“Fishing is prohibited“: At the gates of the Iraqi desert, there is no evidence of the existence of Lake Sava other than this now-defunct landmark. Man’s hands and climate change have dried up the salt water surface.
The ruins of hotel and tourism infrastructure are a reminder that even in the 1990s, the lake and its shores were very popular with newlywed couples and families swimming and hiking.
But today Sava in southern Iraq is completely dry. Bottles dump rubbish on its ancient shores and plastic bags hang from sun-burned bushes. Two iron pontoons are provided for rusting.
“The lake disappeared for the first time this yearEnvironmentalist Hussein Sufi laments.In previous years, the area of water was less during the dry season“.
On the white salt-sprinkled sandy ground, there is only one pond for small fish to swim. It is the source that connects the lake to the water level.
Yusuf Jabbar, director of the Muthana Provincial Environment Department, said the 5km2 lake had been dry since 2014.
Questioned: “Climate change and rising temperatures. Muthanam is a desert province that suffers from drought and lack of rainfall“, The manager explains.
But above allMore than a thousand wells dug illegallyAccording to a government report released on Friday, agriculture is not far off.
Like the nearby cement and salt factories “Substantial amounts of water have been discharged from the aquifer feeding the lake“, Mr.

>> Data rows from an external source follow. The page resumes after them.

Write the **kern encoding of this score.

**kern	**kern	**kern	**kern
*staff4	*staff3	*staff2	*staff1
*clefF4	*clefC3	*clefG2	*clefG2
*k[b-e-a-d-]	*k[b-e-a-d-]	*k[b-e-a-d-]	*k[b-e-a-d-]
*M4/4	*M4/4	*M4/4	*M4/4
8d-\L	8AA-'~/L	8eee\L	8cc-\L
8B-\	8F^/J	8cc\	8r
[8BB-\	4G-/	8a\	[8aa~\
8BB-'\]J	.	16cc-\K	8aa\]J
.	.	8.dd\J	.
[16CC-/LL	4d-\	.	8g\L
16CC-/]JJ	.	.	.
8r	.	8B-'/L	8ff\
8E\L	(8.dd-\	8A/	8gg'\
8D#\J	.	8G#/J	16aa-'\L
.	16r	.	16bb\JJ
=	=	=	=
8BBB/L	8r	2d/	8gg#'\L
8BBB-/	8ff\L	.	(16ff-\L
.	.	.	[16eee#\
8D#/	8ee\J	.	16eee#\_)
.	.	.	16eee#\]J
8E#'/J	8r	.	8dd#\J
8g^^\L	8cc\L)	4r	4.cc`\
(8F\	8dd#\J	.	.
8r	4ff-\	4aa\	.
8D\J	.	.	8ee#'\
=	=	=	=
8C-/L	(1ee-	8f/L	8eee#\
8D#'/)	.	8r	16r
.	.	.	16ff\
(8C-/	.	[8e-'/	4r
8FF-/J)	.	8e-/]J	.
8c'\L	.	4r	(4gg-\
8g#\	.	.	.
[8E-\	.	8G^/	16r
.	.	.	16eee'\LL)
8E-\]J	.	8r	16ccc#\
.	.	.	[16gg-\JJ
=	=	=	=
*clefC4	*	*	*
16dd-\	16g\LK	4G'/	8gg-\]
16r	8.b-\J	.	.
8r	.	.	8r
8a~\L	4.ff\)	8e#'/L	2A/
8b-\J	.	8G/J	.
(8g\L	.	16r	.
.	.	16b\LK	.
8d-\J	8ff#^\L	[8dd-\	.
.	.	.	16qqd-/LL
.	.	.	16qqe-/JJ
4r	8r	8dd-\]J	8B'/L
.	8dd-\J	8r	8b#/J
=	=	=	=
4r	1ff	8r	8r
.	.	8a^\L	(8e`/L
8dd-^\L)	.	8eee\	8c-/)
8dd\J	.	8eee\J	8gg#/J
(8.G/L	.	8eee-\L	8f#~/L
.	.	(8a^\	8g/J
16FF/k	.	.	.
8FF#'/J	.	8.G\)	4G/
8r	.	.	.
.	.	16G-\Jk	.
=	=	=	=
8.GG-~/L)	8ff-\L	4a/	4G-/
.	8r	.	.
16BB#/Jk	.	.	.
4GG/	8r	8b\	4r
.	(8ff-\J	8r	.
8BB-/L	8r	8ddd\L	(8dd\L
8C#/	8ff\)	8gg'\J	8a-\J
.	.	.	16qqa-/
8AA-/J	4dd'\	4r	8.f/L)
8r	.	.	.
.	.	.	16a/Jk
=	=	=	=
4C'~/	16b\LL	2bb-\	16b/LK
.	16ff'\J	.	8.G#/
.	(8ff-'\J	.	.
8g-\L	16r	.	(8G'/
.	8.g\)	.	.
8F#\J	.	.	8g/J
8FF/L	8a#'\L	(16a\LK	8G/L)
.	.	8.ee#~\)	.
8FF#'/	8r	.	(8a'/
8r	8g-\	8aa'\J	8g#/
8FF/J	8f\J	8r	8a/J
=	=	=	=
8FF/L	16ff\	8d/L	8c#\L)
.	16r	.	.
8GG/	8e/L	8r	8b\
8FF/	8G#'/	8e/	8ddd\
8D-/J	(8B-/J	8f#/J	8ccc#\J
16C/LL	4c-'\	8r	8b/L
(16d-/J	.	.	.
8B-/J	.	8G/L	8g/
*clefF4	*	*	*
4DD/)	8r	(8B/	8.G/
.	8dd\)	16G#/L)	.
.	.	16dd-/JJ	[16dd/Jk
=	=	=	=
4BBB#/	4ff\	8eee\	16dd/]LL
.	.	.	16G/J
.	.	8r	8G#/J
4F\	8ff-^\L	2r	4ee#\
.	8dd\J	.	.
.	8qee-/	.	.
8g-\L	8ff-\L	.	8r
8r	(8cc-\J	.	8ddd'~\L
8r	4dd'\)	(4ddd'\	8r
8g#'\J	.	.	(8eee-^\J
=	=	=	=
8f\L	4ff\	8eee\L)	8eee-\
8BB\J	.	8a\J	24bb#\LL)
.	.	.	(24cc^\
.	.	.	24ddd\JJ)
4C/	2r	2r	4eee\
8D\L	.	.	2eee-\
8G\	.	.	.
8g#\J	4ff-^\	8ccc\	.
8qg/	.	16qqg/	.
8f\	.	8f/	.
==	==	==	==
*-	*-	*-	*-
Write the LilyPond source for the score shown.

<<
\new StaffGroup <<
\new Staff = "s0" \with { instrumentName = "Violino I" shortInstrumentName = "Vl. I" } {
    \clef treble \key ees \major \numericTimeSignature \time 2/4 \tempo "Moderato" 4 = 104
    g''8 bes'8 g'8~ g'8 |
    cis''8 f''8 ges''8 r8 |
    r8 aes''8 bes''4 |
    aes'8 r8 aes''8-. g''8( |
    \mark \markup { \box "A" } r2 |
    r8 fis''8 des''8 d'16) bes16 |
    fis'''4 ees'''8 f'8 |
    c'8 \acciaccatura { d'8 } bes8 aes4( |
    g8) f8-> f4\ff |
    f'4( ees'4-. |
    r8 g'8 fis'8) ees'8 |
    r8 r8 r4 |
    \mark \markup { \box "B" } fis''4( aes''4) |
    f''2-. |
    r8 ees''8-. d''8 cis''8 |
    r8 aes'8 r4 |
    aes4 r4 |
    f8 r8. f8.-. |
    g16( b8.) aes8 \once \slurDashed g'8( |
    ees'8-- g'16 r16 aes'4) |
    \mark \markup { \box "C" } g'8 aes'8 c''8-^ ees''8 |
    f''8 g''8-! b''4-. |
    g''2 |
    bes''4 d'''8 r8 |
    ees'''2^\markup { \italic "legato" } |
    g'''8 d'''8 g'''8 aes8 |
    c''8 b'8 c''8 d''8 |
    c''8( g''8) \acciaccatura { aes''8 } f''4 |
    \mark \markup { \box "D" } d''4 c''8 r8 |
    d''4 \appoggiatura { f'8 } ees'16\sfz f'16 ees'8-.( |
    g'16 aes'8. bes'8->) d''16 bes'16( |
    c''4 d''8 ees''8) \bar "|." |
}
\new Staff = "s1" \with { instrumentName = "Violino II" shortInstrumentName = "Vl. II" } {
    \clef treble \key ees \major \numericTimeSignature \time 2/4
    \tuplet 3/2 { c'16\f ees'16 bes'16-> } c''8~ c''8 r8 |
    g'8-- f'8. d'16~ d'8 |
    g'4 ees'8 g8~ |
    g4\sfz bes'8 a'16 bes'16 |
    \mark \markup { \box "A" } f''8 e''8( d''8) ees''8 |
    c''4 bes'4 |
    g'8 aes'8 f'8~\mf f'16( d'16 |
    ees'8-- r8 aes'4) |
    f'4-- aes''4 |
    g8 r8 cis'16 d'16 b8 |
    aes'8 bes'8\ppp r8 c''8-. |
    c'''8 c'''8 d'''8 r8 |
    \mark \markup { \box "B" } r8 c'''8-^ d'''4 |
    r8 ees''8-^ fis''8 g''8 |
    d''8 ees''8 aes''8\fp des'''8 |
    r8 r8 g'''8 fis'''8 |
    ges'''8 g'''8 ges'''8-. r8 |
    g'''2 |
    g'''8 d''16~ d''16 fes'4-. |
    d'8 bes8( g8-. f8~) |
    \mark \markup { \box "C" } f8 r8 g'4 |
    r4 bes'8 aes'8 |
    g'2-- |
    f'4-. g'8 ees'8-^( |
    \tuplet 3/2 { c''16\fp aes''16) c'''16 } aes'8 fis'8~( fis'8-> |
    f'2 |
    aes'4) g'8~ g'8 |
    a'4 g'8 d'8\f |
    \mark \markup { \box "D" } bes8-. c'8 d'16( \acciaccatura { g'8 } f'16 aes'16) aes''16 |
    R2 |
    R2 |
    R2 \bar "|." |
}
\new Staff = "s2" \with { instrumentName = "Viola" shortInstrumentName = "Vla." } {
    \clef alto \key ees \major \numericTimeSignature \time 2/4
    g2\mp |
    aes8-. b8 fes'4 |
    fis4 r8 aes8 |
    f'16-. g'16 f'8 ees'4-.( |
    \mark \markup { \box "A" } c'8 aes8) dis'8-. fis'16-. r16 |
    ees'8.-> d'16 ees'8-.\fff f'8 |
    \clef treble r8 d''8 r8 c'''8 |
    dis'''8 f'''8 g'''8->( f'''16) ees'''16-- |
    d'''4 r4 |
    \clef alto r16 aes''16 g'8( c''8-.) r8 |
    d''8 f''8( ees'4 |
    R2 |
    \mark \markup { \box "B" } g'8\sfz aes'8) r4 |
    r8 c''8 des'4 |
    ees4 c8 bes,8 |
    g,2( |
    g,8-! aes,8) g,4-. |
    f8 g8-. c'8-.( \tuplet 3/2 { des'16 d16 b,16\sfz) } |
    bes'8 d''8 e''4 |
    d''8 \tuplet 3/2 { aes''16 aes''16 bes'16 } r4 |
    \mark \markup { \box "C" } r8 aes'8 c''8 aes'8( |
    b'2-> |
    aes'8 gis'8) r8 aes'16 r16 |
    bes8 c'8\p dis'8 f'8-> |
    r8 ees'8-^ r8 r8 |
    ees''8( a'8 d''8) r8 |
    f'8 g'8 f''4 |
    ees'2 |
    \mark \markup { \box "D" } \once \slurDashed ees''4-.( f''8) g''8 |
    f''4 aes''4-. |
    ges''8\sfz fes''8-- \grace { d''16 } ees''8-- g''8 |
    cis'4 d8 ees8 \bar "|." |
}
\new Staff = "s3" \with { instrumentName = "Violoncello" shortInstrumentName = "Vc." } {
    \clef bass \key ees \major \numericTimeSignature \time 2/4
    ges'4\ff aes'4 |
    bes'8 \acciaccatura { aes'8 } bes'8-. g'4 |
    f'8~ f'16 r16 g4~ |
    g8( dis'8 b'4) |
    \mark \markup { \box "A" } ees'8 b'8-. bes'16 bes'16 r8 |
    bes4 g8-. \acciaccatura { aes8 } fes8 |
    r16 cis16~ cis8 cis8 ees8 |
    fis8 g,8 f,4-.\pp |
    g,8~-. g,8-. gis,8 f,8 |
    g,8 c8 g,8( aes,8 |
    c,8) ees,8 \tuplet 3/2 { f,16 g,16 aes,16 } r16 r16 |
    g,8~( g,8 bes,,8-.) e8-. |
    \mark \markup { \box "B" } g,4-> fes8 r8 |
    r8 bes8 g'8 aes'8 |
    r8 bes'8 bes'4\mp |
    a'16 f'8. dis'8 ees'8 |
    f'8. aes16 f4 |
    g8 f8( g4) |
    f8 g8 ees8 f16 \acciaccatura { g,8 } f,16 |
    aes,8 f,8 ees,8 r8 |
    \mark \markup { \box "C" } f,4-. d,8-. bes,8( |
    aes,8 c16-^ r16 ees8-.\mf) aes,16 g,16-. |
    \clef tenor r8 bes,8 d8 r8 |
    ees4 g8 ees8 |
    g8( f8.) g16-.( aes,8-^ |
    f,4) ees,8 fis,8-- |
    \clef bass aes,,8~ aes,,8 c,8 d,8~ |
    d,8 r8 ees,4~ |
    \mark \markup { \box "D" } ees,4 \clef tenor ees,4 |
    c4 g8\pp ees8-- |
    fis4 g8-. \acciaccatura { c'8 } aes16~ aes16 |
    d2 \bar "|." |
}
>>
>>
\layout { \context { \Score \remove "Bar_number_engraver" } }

Jabbar explains.
To live again, Sava expects nothing less than a miracle.
We must condemn the wells, we hope that after three years marked by drought, Iraq, one of the five countries in the world most affected by climate change and severely affected by desertification, will receive heavy rains for several seasons.
Even though “It is difficult to return the lake to its original stateYusuf Jabbar agrees.
Since 2014, the area has been protected by a Ramsar Convention on Wetlands and fishing has been banned.
On its website, the organization emphasizes the role of “”.Unique“Located on the lake”Subcas area (salt pans, ed)“.”The lake is formed of sedimentary rocks and is isolated by gypsum barriers surrounding it.“, It is mentioned in the text.
There was a time when migratory birds were on their way and were welcomed. “Many species endangered worldwide include the Imperial Eagle, the Howrah Buster and the Marble Deal.“.
Sawa is not the only water body facing the onslaught of drought in Iraq.
Social networks are often overwhelmed by photos of UNESCO-registered Mesopotamian swamps, arid areas with cracked soils, such as Lake Razza in Hoaisa (south) or Kerbola (center).
“The lake is dead”
In Sava,Sudden fall of rain“- Now they are only 30% of what they once were in the region – Groundwater is no longer being fed and is being continuously filtered by wells,” explained Aun Thiab, a senior adviser to the ministry.
Further increase in temperature emphasizes the evaporation phenomenon, he adds.
However, he points to the recent decision of the authorities to ban the drilling of new wells and attempts to condemn illegal wells across the country.
Latif Dips lives near his hometown, Samawa, on the lake.
This former driving instructor was mobilized for ten years to raise awareness about the ecology of Samava. He cleaned up the Euphrates River and turned his home’s spacious, lush garden into a public park.
“If the authorities had been interested in this file, the lake would not have disappeared at this speed. This is incredible“As he swims to the lake with his family, he mourns his childhood school trips and holidays.
“I was 60, and I grew up with the lake. I thought I would disappear in front of him, but unfortunately he died before me“.